Aug. 4, 2013
We are as clouds that veil the midnight moon;
How restlessly they speed, and gleam, and quiver,
Streaking the darkness radiantly! —yet soon
Night closes round, and they are lost forever:
Or like forgotten lyres, whose dissonant strings
Give various response to each varying blast,
To whose frail frame no second motion brings
One mood or modulation like the last.
We rest.—A dream has power to poison sleep;
We rise.—One wandering thought pollutes the day;
We feel, conceive or reason, laugh or weep;
Embrace fond woe, or cast our cares away:
It is the same!—For, be it joy or sorrow,
The path of its departure still is free:
Man's yesterday may ne'er be like his morrow;
Nought may endure but Mutability.
It's the birthday of the English Romantic poet Percy Bysshe Shelley (books by this author), born in Sussex, England (1792). His father was rich, landed, a member of the aristocracy and of Parliament, and had a huge inheritance set aside for his young son. Shelley went to prestigious English schools and enrolled at Oxford University where he was eventually expelled for writing a pamphlet called "The Necessity of Atheism." His father showed up at the school to intervene on his son's behalf, and Oxford's deans gave Shelley the option of staying at the university if he recanted the views that had gotten him in trouble. He refused to.

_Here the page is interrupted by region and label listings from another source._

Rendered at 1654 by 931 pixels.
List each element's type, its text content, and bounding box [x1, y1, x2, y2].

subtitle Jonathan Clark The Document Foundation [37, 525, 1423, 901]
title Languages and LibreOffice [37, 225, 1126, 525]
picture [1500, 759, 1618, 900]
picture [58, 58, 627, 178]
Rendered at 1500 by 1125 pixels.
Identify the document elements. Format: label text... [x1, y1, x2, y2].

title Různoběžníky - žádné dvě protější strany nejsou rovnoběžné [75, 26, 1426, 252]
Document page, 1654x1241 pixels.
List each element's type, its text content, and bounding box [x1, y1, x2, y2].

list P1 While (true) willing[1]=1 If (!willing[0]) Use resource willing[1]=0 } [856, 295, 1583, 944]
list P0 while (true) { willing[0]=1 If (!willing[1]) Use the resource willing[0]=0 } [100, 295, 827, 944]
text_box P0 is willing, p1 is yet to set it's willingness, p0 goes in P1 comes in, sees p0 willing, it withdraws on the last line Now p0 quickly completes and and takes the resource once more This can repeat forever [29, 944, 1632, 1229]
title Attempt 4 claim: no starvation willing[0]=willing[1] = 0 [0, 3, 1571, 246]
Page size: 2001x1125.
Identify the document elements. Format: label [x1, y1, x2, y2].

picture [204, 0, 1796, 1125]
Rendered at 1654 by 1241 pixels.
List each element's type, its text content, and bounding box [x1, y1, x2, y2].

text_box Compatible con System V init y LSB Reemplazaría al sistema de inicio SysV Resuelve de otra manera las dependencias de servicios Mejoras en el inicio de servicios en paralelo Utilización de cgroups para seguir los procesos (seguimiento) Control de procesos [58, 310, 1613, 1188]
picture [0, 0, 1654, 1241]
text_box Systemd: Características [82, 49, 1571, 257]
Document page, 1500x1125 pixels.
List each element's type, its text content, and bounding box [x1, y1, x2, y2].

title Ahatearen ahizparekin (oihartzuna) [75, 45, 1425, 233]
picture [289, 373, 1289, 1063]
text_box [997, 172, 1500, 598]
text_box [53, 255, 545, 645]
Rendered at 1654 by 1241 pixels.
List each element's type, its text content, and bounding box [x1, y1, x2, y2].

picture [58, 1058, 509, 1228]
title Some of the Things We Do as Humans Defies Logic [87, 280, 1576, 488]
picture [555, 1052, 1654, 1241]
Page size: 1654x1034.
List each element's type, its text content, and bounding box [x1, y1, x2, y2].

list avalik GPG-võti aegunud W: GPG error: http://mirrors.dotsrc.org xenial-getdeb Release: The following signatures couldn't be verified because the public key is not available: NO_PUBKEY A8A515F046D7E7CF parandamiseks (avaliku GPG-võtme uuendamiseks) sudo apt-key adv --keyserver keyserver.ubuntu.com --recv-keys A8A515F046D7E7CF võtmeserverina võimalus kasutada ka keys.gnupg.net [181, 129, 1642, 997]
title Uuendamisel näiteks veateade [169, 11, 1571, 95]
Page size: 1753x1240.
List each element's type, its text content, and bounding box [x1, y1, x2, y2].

Instead, the 19-year-old Shelley eloped to Scotland with a 16-year-old girl, the daughter of an English pub owner. For this, his father disinherited him. He spent time in Ireland trying to get peasants to revolt. His marriage was not a happy one, and he often traveled alone abroad to escape his wife. Three years after his elopement, he abandoned his pregnant wife and their toddler son, and ran off with Mary Wollstonecraft Godwin, who would eventually become his wife, Mary Shelley, and the author of Frankenstein.
The Shelleys befriended the poet Lord Byron and their conversations helped inspire Shelley to write prolific amounts of poetry, including "Adonais," an elegy for his friend John Keats, and "Prometheus Unbound," a drama in verse. A month shy of his 30th birthday, he drowned in his schooner, the Don Juan, which sank in a storm off the coast of Italy. His decomposed, fish-eaten body washed ashore, and because of quarantine laws, it had to be cremated. Shelley's ashes were placed at Rome's Cemetery for Non-Catholic Foreigners, near an ancient pyramid replica and near the grave of his friend, poet John Keats.
Percy Shelley said: "Chameleons feed on light and air: Poets' food is love and fame."
It's the birthday of the poet Robert Hayden (books by this author), born Asa Bundy Sheffey in Detroit (1913). When he went to college, W.H. Auden was his mentor. Hayden wrote about the black experience, in such poems as "John Brown's Body" and "Middle Passage," about the slave trade. But during the Black Power movement in the 1960s, he was criticized for his lack of militancy; at a writers' conference in 1966, they called him an "Uncle Tom." Still, he insisted on being known as a poet, not a black poet. He said there's "no such thing as black literature. There's good literature and there's bad. And that's all!"
Today is the birthday of President Barack Obama (books by this author), born in Honolulu, Hawaii (1961). He's the author of the New York Times best-selling books Dreams from My Father (1995) and The Audacity of Hope (2006).
It's the birthday of Louis Armstrong, born in the birthplace of American jazz: New Orleans, Louisiana (1901). When asked to define jazz, Louis said: "Man, if you have to ask what it is, you'll never know."